Indeed it does. The "power" of our analysis increases, but the range is still very wide. And this does not really change! 

In [None]:
n=100

s1 = np.random.normal(mean1, sd,n)
s2 = np.random.normal(mean2, sd,n)

plt.hist(s1,alpha=0.5)
plt.hist(s2,alpha=0.5)
plt.xlabel("value")
plt.ylabel("density")
plt.axvline(statistics.mean(s1), color="blue")
plt.axvline(statistics.mean(s2), color="red")



In [None]:
pvals = []

for _ in range (1000):
    np.random.seed()
    samp1 = np.random.normal(mean1, sd, n)
    samp2 = np.random.normal(mean2, sd, n)
    new_test = st.ttest_ind(samp1,samp2) 
    pvals.append(new_test[1])

   
    
#Lets plot this
plt.hist(-np.log10(pvals),bins=50)
plt.axvline(-np.log10(0.05), color="black")
plt.xlabel("-log10(p)")

A good way to visualise this is by plotting the the p-value AND the effect size. In our case the difference between the mean 

In [None]:
n=10

pvals = []
diffs = []

for _ in range (1000):
    np.random.seed()
    samp1 = np.random.normal(mean1, sd, n)
    samp2 = np.random.normal(mean2, sd, n)
    new_test = st.ttest_ind(samp1,samp2) 
    diff = statistics.mean(samp2)-statistics.mean(samp1)
    diffs.append(diff)
    pvals.append(new_test[1])

df = pd.DataFrame({'diff': diffs, 'pvals': pvals})

print(df)
    
#Lets plot this
plt.scatter(df["diff"], -np.log10(df["pvals"]),  alpha=0.5)
plt.xlabel("difference of the mean")
plt.ylabel("-log10(p)")
plt.axhline(-np.log10(0.05), color="grey")
plt.axvline(0, color="grey")



Such plots are called volcano plots.

## Leukocyte counts 

![blood.jpg](attachment:blood.jpg)  

Adapted from A. Rad and M. Häggström. CC-BY-SA 3.0 license

We are doing an experiment to see whether a COVID-19 infection changes the white blood cell counts in comparison to normal. 
From the literature (i.e. internet) we know that a "normal" whilte blood cell count is between 4000 and 11000 white blood cells per microliter. We measure this in 100 patients and 100 controls and note down the data in "white blood cell counts per microliter"  
Another disease where we expect a difference is chronic lymphocytic leukemia (CLL), so we decide to also collect these data from 100 patients.  

Lets import these data:

In [None]:
dat = pd.read_csv('https://raw.githubusercontent.com/BiAPoL/Bio-image_Analysis_with_Python/main/data/leukocyte_counts.csv')

print(dat)

Lets first focus on COVID19 and the first step: Visualising the data and summary statistics

In [None]:
plt.hist(dat['healthy'],bins = 50,alpha=0.5)
plt.hist(dat['COVID19'],bins = 50,alpha=0.5)
plt.xlabel("value")
plt.ylabel("density")
plt.axvline(statistics.mean(dat['healthy']), color="blue")
plt.axvline(statistics.mean(dat['COVID19']), color="red")

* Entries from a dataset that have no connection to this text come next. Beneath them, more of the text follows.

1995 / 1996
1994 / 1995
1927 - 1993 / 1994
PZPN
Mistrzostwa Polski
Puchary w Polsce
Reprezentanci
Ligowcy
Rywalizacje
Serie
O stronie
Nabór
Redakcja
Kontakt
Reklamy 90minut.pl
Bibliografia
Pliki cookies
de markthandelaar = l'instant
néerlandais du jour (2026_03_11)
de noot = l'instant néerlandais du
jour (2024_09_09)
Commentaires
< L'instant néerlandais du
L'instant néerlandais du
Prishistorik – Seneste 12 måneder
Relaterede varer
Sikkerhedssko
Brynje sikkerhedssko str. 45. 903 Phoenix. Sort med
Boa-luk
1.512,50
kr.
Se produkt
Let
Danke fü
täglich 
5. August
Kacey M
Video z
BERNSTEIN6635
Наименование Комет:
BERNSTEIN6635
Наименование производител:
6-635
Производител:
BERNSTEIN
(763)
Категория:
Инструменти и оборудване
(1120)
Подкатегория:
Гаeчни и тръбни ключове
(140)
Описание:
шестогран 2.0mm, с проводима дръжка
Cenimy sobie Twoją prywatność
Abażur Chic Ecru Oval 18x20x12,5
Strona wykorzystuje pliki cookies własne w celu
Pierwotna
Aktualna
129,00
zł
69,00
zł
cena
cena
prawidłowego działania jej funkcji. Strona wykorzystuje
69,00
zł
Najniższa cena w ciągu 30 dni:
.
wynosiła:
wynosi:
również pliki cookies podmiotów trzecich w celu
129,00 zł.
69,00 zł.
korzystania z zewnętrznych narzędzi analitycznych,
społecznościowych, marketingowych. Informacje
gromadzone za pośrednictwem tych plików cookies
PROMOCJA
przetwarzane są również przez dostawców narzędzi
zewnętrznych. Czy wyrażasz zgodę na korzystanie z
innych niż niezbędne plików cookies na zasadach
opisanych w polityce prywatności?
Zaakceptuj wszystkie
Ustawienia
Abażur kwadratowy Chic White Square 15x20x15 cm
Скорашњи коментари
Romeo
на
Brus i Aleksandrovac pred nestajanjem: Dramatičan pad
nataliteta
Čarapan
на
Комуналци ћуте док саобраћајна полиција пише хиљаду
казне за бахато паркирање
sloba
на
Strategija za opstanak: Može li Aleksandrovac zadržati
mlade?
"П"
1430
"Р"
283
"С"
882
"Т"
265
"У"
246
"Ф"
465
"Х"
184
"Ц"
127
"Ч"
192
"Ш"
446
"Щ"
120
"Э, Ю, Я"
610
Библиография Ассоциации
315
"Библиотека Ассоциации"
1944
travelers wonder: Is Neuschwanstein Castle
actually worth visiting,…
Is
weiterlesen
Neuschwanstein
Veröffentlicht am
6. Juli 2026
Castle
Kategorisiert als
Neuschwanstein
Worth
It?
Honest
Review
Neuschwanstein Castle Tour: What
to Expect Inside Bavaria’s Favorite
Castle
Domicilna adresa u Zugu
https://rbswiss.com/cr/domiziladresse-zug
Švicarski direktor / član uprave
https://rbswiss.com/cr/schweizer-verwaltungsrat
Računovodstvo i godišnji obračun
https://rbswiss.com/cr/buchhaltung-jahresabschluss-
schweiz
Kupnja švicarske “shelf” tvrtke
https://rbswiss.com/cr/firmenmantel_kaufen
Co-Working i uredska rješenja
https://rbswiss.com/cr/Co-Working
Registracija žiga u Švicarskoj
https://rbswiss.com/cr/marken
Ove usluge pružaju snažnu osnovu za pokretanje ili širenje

How are these data distributed?

In [None]:
dat["healthy"].describe()

In [None]:
dat["COVID19"].describe()

Can we perform a t-test on these data?

In [None]:
st.ttest_ind(dat['healthy'],dat['COVID19'])

How do you interpret this result?  
Were you allowed to perform a t-test in the first place?   
If yes, why? If not, why not? What would be an alternative?


Is there a difference in Leukocyte counts in chronic lymphocytic leukemia? 

For the COVID cases you are still unsure, whether you had to reject H0, because you were just not looking at enough patients. Therefore you decide on a little simulation experiment: If the effect size and distributions were true, how many patients and controls would you estimate to look at for it to become significant with a significance level of alpha = 0.05?